Do you see a segment metadata entry in DB for above segment ?
If no, then check for any exception in the task logs or overlord logs related to segment publishing.
If the metadata entry is present in the db, make sure you have enough free space available on the historical nodes to load the segments and there are no exceptions in coordinator/historical while loading the segment. -
以及對handoff階段工作流的簡單解釋
The coordinator is the process that detects the new segment built by the indexing task and signals the historical nodes to load the segment. The indexing task will only complete once it gets notification that a historical has picked up the segment so it knows it can stop serving it. The coordinator logs should help determine whether or not the coordinator noticed the new segment, if it tried to signal a historical to load it but failed, if there were rules preventing it from loading, etc. Historical logs would show you if a historical received the load order but failed for some reason (e.g. out of memory). -
所以,綜合上述兩方面,此問題的根本原因總結如下
Indexing task如果長時間沒有釋放,是因為沒有收到Historical Nodes加載成功后的返回信息。CoordinatorBasedSegmentHandoffNotifier類主要負責注冊等待Handoff的Segments以及檢查待Handoff的Segments的狀態。
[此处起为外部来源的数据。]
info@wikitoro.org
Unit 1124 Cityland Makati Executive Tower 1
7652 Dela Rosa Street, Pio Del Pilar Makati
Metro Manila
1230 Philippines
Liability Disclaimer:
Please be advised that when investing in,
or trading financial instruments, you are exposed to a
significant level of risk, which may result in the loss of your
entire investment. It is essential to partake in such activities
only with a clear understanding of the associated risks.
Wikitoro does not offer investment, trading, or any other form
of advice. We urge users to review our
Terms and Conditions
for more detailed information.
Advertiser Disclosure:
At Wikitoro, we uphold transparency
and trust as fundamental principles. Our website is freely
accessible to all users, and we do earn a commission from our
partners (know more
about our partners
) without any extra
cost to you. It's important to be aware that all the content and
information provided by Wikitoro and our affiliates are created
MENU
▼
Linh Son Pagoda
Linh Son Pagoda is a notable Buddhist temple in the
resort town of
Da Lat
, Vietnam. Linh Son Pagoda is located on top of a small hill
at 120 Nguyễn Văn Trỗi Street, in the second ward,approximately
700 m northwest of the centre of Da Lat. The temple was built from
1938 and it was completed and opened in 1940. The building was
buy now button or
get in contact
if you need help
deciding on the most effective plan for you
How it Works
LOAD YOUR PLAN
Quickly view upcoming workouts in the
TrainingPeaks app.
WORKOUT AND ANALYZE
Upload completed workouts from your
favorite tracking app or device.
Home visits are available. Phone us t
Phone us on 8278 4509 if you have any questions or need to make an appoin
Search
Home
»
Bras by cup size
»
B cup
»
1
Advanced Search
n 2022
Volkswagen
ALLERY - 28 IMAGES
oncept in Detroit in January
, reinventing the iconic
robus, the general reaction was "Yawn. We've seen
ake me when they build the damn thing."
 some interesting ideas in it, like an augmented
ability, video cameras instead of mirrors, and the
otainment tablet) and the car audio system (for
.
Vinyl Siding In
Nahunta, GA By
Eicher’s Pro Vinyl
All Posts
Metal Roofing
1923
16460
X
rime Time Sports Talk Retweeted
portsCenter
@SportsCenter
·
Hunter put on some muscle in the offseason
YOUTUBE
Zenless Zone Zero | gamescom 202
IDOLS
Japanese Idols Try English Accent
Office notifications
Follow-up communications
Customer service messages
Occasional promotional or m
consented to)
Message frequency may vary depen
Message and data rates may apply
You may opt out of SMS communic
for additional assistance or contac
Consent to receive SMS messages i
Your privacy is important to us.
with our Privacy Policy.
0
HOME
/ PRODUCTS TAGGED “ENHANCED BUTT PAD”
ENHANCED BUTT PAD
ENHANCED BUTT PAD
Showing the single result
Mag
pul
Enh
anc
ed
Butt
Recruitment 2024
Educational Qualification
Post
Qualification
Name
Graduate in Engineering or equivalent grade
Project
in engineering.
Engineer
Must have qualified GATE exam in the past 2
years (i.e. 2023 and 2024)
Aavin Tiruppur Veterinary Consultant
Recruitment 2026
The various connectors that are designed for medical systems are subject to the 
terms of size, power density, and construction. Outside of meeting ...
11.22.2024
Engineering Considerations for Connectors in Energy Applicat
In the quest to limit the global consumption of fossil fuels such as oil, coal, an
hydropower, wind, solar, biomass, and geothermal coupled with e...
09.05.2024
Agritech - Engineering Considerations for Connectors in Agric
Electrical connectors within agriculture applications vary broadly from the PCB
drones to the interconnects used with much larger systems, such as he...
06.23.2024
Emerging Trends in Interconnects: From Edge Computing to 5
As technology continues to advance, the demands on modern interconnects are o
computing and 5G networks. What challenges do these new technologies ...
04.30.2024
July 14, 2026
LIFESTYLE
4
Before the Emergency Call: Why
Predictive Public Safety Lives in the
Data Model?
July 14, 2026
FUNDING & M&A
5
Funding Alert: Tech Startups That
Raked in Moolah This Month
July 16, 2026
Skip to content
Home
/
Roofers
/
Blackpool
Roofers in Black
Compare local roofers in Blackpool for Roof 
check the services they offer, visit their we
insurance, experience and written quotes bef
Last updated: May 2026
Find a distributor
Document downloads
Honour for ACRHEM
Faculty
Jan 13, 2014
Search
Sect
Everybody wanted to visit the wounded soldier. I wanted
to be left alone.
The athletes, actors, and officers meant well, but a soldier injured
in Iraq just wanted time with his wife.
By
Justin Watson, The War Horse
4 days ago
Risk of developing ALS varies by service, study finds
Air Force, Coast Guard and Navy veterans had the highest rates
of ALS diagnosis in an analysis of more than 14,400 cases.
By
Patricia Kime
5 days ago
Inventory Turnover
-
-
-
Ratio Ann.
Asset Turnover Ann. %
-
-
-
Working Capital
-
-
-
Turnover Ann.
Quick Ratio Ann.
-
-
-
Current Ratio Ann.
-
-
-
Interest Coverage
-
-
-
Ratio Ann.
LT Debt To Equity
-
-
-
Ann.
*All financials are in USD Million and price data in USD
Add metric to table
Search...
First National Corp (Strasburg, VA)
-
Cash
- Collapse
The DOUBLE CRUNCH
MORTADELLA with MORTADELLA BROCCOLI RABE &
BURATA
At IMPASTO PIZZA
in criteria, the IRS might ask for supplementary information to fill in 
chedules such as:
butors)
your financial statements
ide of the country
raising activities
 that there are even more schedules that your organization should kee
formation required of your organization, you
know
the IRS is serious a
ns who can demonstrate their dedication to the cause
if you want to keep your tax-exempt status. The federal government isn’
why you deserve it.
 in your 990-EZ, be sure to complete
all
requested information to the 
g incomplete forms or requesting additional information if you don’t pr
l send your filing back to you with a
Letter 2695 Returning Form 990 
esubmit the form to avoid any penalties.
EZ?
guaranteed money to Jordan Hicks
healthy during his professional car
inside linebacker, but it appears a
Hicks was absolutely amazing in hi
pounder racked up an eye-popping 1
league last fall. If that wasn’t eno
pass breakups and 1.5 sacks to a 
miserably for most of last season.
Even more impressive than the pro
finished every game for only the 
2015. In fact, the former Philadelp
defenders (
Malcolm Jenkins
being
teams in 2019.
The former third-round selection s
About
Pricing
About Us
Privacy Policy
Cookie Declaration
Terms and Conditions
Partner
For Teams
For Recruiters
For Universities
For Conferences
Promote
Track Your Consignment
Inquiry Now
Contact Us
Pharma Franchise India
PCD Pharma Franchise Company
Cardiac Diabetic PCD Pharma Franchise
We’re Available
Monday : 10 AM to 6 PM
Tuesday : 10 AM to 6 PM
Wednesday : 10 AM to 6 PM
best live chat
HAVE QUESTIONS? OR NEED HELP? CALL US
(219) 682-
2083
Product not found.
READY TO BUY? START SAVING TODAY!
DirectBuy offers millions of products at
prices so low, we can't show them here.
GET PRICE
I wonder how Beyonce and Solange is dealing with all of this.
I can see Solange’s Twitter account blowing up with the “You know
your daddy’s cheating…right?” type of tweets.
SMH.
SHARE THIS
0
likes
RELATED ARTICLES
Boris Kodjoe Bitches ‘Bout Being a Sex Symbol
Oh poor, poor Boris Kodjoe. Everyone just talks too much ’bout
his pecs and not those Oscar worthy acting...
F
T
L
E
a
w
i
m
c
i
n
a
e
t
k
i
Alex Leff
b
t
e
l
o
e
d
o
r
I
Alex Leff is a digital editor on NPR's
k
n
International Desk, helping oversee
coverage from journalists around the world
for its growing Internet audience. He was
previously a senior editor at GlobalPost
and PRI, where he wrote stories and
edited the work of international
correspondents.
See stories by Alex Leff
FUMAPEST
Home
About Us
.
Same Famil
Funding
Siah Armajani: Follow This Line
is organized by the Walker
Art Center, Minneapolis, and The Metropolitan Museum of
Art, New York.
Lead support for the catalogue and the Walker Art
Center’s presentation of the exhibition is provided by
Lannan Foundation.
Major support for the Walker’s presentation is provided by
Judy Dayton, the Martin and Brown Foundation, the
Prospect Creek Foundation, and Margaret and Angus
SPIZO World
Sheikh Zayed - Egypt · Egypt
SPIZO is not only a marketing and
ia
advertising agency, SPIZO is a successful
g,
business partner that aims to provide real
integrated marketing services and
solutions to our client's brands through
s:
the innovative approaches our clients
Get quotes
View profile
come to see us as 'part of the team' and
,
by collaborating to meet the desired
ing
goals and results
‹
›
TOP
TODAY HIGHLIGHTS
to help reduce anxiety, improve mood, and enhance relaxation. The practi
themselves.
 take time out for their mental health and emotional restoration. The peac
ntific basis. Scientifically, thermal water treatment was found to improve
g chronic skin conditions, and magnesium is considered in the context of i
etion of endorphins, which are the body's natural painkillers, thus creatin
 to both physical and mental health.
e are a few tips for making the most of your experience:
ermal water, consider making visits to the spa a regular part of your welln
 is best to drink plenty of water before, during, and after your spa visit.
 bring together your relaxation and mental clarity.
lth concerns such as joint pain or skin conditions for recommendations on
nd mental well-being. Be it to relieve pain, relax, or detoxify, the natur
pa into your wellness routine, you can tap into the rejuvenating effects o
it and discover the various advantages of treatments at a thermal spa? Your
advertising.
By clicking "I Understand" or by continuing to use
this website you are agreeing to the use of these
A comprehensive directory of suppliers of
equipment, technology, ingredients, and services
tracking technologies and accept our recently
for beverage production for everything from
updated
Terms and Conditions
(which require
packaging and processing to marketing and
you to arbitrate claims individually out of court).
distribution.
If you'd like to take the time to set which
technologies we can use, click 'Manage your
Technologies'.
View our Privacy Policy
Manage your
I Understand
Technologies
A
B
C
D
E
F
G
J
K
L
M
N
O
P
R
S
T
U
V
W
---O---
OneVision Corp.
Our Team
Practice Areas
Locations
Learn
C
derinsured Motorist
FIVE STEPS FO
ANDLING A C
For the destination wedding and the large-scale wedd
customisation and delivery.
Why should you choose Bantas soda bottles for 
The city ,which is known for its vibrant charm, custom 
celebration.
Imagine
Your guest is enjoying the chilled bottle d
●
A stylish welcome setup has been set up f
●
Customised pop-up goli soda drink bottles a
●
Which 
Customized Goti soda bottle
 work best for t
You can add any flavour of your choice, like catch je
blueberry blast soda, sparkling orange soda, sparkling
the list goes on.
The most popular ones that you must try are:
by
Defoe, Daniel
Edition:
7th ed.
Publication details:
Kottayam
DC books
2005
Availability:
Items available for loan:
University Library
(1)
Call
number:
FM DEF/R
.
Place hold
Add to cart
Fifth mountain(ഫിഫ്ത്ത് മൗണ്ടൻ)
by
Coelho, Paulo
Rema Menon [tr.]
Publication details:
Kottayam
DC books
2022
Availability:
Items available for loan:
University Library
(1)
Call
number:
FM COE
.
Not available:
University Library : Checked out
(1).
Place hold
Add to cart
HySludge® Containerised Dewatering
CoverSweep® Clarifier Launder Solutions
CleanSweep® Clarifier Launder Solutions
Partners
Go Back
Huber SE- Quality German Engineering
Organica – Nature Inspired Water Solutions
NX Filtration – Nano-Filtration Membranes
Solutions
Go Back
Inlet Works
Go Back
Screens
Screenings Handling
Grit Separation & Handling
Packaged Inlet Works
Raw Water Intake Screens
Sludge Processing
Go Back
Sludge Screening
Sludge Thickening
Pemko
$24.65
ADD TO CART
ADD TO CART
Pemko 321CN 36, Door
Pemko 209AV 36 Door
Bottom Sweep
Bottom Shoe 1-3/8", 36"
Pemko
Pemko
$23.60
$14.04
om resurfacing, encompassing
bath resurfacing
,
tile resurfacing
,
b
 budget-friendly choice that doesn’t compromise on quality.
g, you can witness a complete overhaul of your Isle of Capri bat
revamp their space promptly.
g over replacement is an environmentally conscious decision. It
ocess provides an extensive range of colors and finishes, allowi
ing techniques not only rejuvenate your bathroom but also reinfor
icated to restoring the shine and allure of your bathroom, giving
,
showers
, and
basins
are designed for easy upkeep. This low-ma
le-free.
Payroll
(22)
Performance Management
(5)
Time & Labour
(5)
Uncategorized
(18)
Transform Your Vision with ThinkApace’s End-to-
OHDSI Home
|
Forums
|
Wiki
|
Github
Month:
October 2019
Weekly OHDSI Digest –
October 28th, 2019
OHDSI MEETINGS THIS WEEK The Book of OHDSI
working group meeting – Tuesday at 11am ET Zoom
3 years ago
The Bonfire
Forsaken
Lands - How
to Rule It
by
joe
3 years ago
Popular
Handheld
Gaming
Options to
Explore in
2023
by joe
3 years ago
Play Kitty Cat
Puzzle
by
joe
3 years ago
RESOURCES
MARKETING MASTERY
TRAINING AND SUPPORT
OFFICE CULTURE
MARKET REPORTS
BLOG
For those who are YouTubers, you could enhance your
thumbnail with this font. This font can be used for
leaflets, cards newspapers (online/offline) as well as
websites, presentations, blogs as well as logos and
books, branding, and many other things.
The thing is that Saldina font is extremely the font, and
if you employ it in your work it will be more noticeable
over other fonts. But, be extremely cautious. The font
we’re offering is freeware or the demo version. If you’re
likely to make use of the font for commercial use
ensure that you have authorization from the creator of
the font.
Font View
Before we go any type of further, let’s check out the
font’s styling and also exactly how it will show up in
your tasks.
注冊等待Handoff的Segments主要使用內部的ConcurrentMap保存Segments的相關信息;
檢查待Handoff的Segments的狀態主要通過:
(1)首先通過Apache curator向Zookeeper上查詢Coordinator實例;
(2)CoordinatorClient內部封裝了一個HttpClient,向存活的Coordinator實例發送HttpGet請求,獲取當前集群中所有Segments的load信息List;
(3)對比內部緩存的ConcurrentMap與List,成功Handoff則刪除信息,失敗則會打印出上述log,同時Coordinator會每隔一分鍾去元信息庫中同步已發布的Segments,所以Handoff失敗也會每隔一分鍾去重試。
最終解決方案總結如下
-
檢查元信息庫是否已注冊此Segment的信息,如果沒有,那么檢查task logs(Middle Manager)或者Overlord關於此Segment發布時的log,是否有異常拋出;
-
如果元信息庫中已注冊該Segment,那么檢查Coordinator是否已檢測到此Segments已生成,如果Coordinator試圖通知Historical Nodes去加載但是失敗了,檢查是否有rules 阻止加載此Segments等;以及檢查在Coordinator中通知load此Segment的Historical Nodes在加載該Segment的過程中是否出現了異常。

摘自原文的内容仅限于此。